Pour nous tous, bien sûr. Nous qui sommes si violents, sans le savoir et
apparemment sans « l’assumer ». Ce n’est certainement pas dérangeant pour
les autorités, lesquelles se voient tout à coup dédouanées par ces considérations
« savantes » et se voulant au-dessus de la mêlée. Car il s’agit bien
ici de violence d’État. L’oublier purement et simplement, la confondre avec
celle, pulsionnelle, que tout individu porte en lui, est une supercherie. Lui
attribuer un sens mythique est un moyen particulièrement insidieux, parce que se
réclamant d’une pensée dite intelligente, de le décharger de toute
responsabilité. Quant à « aller de l’avant » ! Belle avancée en
effet que de nous ramener sans cesse à notre passé religieux, et à ce qu’il y a
de plus primitif en nous pour nous éviter de réfléchir à ce que doit être toute
organisation sociale, notamment pour ce qui touche à l’insurrection et à la répression
qui y répond.
Mais son invité, l’écrivain Aurélien
Bellanger, récemment couronné par le prix de Flore, n’a pas démérité. Interrogé
sur cet évènement, en relation avec le sujet de son livre « L’aménagement
du territoire », il nous a livré une analyse extraordinaire. Tout d’abord il
s’est dit étonné que le drame ait eu lieu à cet endroit, et non à « Notre-Dame-des-Landes ».
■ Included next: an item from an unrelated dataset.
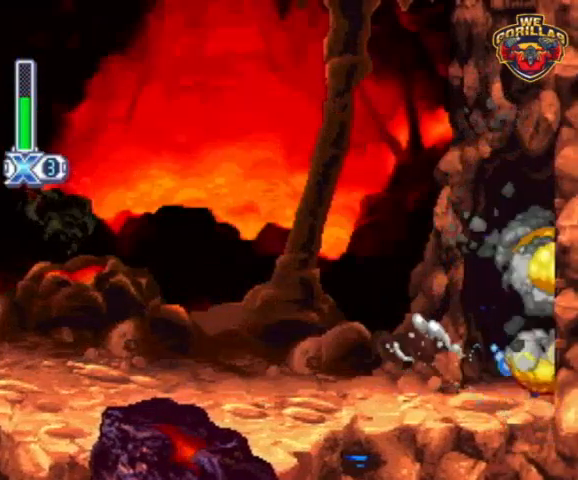
{"buttons": ["Y"], "events": [[133, "R1", "up"], [500, "DPAD_RIGHT", "up"]]}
Car il ne s’agit, au Testet, que de petits travaux pour un barrage, « même
pas pour fournir de l’électricité ! » (On sait la peur irrationnelle
que celle-ci a pu provoquer et provoque encore probablement chez certains). Rien
de tel ici, sinon « la prise en compte d’enjeux de défense d’espèces complètement
inconnues, de batraciens... On n’est pas face à un énorme chantier
terrifiant, avec plein de grues et des hectolitres de béton ! » Ce
simple énoncé contient une telle méconnaissance de l’importance de la biodiversité,
et un tel mépris pour ceux qui la protègent qu’il laisse pantois. Si l’on peut
supposer que ces espèces ne sont pas totalement inconnues pour ceux qui les
étudient, qu’elles le soient pour lui ne fait aucun doute. Passons, là aussi,
sur son manque d’intérêt pour elles, comme pour ces batraciens qui ne valent
sans doute pas que l’on s’y attarde. Mais parler d’un « chantier terrifiant
avec plein de grues » en dit long quant au regard qu’il porte sur les zadistes,
soupçonnés d’être de pauvres passéistes superstitieux, en proie à des frayeurs
enfantines. « Ces nouveaux, euh… ces mouvements décroissants qui ont
quelque chose un peu très premiers chrétiens dans le fanatisme et dans l’intransigeance
morale, dans l’approche morale de refus de la technique, mais qui dit que la
technique est mauvaise intrinsèquement. »… Tout est dit en effet. On
pourrait bien sûr lui rétorquer qu’il y a toutes sortes de techniques et que
les plus avancées d’entre elles ne sont pas forcément celles que l’on croit. Mais
ne soyons pas trop sévère. Peut-être tente-t-il finalement de se rattraper en
refusant de prendre réellement parti, parce qu’il est fasciné par ce progrès
tant décrié et a « peur de sa propre bêtise ». Et laissons-lui donc la
paternité de cette conclusion.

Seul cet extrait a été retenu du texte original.